====== EXTRAIT DU DOCUMENT ======
Je n'avais pas honte de ne pas pouvoir répondre à sa question, mais je me sentais comme un imposteur assis au Centre Aziz Nesin sans avoir lu son œuvre. Quelques années auparavant, j'avais essayé de trouver ses livres à la bibliothèque centrale d'Amsterdam. L'ordinateur m'avait dit qu'ils étaient disponibles en turc, en persan et, curieusement, en portugais. Ne trouvant pas son œuvre dans une langue que je pouvais lire aisément, j'avais remis à plus tard la découverte des travaux d'un écrivain dont mon père m'avait souvent parlé pendant mon enfance.

Malheureusement, il semble que les fatwas des fanatiques religieux survivent à leur mort...

Vendredi dernier, c'était l'heure de la fermeture du Mezrab, le centre culturel que j'ai cofondé à Amsterdam. L'endroit était presque vide. Deux jeunes hommes turcs prenaient une bière avec moi au bar. Je leur ai demandé s'ils avaient entendu la nouvelle. Ils m'ont regardé d'un air perplexe.

"Salman Rushdie est attaqué et presque tué sur scène à New York."

Il s'agissait de jeunes gauchistes, comme ceux qui vendent des journaux dans la rue Istiklal ou qui servent des tasses de thé fort dans les centres culturels. Mais ils étaient trop jeunes pour se souvenir des Versets sataniques de Rushdie ou de la fatwa que l'ayatollah iranien Khomeini avait prononcée à son encontre au cours de la dernière année de sa vie.

Sahand Sahebdivani racontant une histoire au Mezrab, la Maison des histoires, à Amsterdam (photo Alborz Sahebdivani).
====== EXTRAITS DES LIGNES ======
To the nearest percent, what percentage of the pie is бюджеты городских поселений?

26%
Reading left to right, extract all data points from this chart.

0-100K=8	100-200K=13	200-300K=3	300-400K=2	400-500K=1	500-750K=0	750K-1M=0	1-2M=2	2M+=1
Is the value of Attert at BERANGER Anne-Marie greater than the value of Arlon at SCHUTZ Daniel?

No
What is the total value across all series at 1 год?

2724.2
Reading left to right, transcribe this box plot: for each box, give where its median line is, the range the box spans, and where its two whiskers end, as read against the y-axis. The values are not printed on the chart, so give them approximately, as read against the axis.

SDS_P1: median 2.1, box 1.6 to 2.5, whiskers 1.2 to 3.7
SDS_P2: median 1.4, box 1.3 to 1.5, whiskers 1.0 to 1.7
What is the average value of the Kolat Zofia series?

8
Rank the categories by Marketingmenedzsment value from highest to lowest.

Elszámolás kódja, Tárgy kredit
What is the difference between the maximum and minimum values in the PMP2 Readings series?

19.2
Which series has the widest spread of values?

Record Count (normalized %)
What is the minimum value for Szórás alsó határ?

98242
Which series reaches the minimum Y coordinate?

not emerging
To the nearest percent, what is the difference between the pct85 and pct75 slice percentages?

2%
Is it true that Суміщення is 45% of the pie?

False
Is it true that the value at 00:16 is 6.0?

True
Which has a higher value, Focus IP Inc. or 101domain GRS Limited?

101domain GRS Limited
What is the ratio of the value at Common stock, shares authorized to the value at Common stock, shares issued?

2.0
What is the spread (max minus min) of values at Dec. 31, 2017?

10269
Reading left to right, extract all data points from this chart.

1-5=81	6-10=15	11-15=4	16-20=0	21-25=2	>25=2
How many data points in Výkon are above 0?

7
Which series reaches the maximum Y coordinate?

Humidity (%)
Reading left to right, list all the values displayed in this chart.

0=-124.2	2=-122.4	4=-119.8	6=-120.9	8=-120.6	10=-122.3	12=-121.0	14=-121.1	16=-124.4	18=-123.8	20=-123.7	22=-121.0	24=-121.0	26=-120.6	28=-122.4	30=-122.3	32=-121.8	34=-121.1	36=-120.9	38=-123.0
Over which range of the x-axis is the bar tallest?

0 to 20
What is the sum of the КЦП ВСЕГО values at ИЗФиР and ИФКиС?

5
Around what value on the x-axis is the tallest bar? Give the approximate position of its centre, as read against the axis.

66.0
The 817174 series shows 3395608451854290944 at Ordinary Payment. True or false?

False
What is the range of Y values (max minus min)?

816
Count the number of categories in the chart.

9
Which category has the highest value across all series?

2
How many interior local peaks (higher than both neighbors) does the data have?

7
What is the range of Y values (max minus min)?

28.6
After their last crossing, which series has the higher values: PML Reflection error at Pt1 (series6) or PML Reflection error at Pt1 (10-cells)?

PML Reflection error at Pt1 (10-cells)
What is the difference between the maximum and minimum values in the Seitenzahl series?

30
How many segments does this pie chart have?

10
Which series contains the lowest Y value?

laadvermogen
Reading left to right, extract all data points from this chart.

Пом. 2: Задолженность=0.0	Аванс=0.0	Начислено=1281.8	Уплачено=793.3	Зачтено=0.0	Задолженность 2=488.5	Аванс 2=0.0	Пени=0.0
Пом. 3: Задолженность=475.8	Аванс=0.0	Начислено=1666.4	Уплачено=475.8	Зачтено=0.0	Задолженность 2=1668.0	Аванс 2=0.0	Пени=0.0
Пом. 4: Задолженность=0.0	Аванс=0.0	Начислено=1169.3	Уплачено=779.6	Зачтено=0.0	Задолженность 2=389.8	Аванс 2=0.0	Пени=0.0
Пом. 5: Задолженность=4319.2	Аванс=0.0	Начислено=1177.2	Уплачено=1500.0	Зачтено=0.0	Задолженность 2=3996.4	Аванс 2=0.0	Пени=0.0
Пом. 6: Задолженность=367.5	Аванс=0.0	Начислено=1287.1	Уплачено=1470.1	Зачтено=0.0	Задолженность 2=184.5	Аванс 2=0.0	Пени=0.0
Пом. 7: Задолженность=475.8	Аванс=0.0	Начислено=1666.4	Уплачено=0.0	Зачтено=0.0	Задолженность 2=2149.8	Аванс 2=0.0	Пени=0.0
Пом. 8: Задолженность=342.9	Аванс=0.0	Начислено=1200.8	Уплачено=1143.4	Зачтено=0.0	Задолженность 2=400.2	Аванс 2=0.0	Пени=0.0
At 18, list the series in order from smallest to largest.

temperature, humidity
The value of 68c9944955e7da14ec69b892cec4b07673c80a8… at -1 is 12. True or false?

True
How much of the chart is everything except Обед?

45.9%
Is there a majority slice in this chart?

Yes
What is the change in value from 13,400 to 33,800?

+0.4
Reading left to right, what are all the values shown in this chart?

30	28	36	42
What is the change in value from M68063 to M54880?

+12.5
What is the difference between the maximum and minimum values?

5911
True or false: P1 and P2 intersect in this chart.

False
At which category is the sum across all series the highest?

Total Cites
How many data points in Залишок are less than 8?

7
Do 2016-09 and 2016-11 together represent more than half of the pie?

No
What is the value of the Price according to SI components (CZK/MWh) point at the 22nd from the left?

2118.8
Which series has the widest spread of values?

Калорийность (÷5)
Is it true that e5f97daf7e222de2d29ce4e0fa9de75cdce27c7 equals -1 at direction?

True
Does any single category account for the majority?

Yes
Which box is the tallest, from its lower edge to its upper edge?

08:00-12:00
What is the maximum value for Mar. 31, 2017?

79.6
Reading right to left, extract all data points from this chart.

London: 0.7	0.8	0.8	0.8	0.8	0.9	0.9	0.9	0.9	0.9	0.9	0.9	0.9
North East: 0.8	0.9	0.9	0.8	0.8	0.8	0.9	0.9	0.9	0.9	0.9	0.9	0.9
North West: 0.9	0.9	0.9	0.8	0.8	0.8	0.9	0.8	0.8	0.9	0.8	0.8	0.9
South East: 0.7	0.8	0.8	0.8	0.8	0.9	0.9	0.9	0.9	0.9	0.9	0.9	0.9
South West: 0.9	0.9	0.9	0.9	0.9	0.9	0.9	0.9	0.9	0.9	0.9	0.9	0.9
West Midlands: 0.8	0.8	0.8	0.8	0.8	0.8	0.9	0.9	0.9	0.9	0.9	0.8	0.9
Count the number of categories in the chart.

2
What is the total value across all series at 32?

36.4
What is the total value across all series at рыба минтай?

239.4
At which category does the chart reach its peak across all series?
======
CONSIGNE 1: Citez le passage de l'extrait du document qui va de « Vendredi dernier, c'était » à « année de sa vie. ».
CONSIGNE 2: D'après l'extrait du document, indiquez le nom du centre culturel cofondé à Amsterdam.

RÉSULTAT DE L'EXERCICE 1:
Vendredi dernier, c'était l'heure de la fermeture du Mezrab, le centre culturel que j'ai cofondé à Amsterdam. L'endroit était presque vide. Deux jeunes hommes turcs prenaient une bière avec moi au bar. Je leur ai demandé s'ils avaient entendu la nouvelle. Ils m'ont regardé d'un air perplexe.

"Salman Rushdie est attaqué et presque tué sur scène à New York."

Il s'agissait de jeunes gauchistes, comme ceux qui vendent des journaux dans la rue Istiklal ou qui servent des tasses de thé fort dans les centres culturels. Mais ils étaient trop jeunes pour se souvenir des Versets sataniques de Rushdie ou de la fatwa que l'ayatollah iranien Khomeini avait prononcée à son encontre au cours de la dernière année de sa vie.

RÉSULTAT DE L'EXERCICE 2: Le Mezrab.